This is a YA book (Barrington Stoke Teen) with a difference: this series, which has attracted some fine writers, including Michael Morpurgo and Fisher herself in the past, was designed specifically for teenage readers who have difficulties like dyslexia but who want to be reading something suited to their age, not pitched way below it. There are some physical differences, like specially chosen fonts and thick paper to stop text or illustration showing through and confusing the eye. The editing process has been developed with speech and language experts, but if it involves much interference with the writer's normal process, this is not obvious in the product. It is very pacy, but then Fisher's dystopian fantasies, of which this is one, seldom hang about doing nothing. Its characters develop through action rather than being explained to us; that too is normal for her, as is the fact that she does not go in for lengthy exposition but plunges straight into the story at the point where something exciting is about to happen. Fisher's keen sense of place is there as usual in the icebound city and the deserted tunnels of the Underground:

She looked around at walls that had once been white. Huge adverts hung in ragged strips. They showed a woman's smiling face, a sleek black car, scraps of what looked like a beach in the sun. Things people had worked and longed for. Things that didn't exist any more. Caz looked along to where the tunnel curved out of sight, and thought of all that world, all those people, gone and forgotten. A world that could never be rebuilt.

The one point where I did wonder if she would normally have written otherwise was when the story moves beyond the frozen city and there is a change in the natural world which must have become obvious to the young protagonists more gradually than it does here. I did think that in a series like Chronoptika, for instance, she would have spent more time and physical description on this, and probably to great effect – even as it is, the moment of the swans is stunning. In fact the ending comes quite quickly and feels provisional, not in a bad sense but in the sense that it feels like a natural place to stop for a while, rather than a permanent ending – like the first instalment of something longer. We leave Will and Caz "staring out at their future", and though for the moment they do seem to have found refuge, the more we think about it, the more we can see that there may be quite other problems ahead. I am sure this is deliberate, and that the story will be continued by its author, but it may also have the beneficial effect of leaving the young readers in a mood to do that for themselves, because we now know enough about Will and Caz to mind what happens to them, yet there are still questions we'd very much like the answers to.
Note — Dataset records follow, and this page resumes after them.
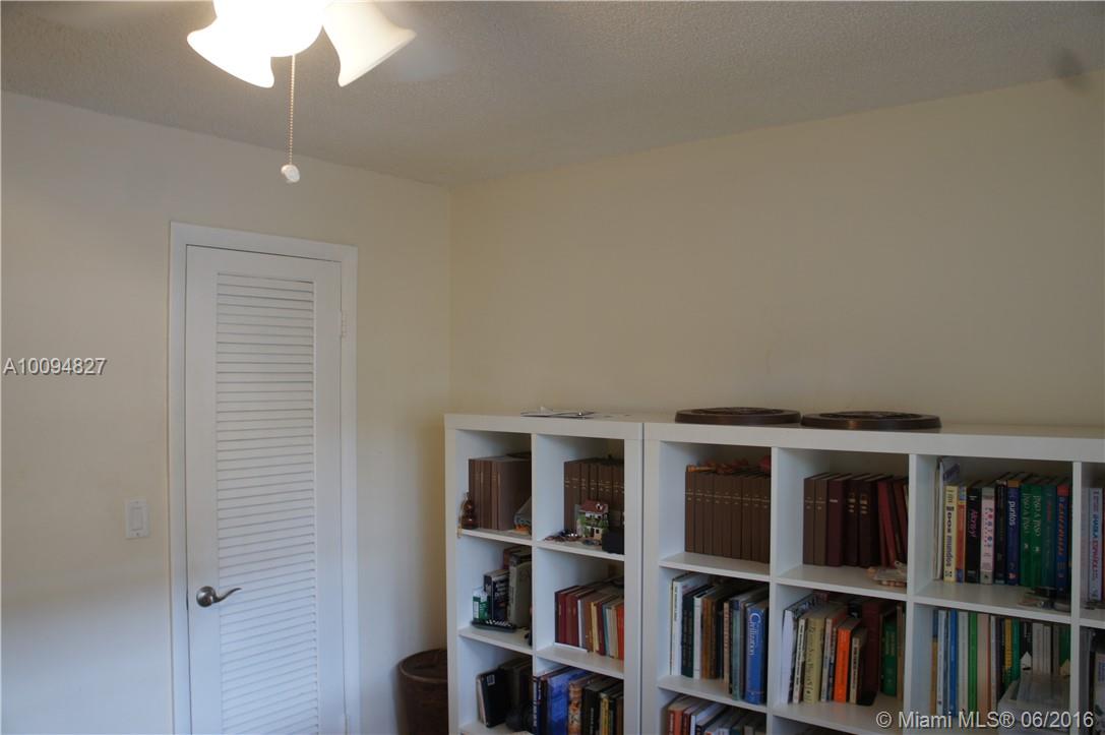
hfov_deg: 67.4
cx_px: 552
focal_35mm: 27
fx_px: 828
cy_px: 368
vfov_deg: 47.9
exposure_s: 1/30
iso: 250
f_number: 3.5
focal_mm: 18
I want to avoid spoilers, with such a book as this above all, so will only say that it strikes me as admirably suited to its intended purpose. Its format is a journey, and one with such attendant dangers and surprises that I can't imagine it being easily put down, especially since there is, as usual with Fisher, not only a male protagonist but a particularly stroppy, resourceful female one as well, who is actually the POV chracter. Its concerns, too, are essentially adult: there is grief, injustice, the sudden assumption of responsibility, the facing down of old fears, some completely non-gratuitous violence, and if there's very little hint of sex, that is because everyone is far too busy staying alive. If you have a young relative or friend who is a reluctant or easily discouraged reader, this book, and indeed this whole Barrington Stoke series, might be just what they need.